■ **Work request**: Repeat, exactly as written, the line containing "afectar la línea" and each line after it through the end of the data.

Dataset excerpts

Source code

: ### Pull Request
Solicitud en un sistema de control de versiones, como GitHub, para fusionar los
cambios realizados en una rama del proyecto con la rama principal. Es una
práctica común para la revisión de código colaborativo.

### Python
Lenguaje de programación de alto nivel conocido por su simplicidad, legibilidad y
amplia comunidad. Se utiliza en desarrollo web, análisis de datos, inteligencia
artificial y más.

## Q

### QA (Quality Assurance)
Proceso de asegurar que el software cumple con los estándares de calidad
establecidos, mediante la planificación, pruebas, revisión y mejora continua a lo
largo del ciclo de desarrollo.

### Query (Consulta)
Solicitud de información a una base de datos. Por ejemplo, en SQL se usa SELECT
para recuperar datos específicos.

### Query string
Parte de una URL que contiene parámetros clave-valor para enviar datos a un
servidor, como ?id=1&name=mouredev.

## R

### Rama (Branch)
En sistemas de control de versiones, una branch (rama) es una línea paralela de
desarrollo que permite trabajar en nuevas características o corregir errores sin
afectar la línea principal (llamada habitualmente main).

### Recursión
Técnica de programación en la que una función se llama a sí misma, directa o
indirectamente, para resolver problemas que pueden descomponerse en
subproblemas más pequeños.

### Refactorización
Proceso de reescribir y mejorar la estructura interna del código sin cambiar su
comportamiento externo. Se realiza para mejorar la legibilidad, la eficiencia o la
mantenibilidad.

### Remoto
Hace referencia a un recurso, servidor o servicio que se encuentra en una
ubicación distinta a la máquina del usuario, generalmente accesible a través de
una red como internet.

■ **Output of the task**:
afectar la línea principal (llamada habitualmente main).

### Recursión
Técnica de programación en la que una función se llama a sí misma, directa o
indirectamente, para resolver problemas que pueden descomponerse en
subproblemas más pequeños.

### Refactorización
Proceso de reescribir y mejorar la estructura interna del código sin cambiar su
comportamiento externo. Se realiza para mejorar la legibilidad, la eficiencia o la
mantenibilidad.

### Remoto
Hace referencia a un recurso, servidor o servicio que se encuentra en una
ubicación distinta a la máquina del usuario, generalmente accesible a través de
una red como internet.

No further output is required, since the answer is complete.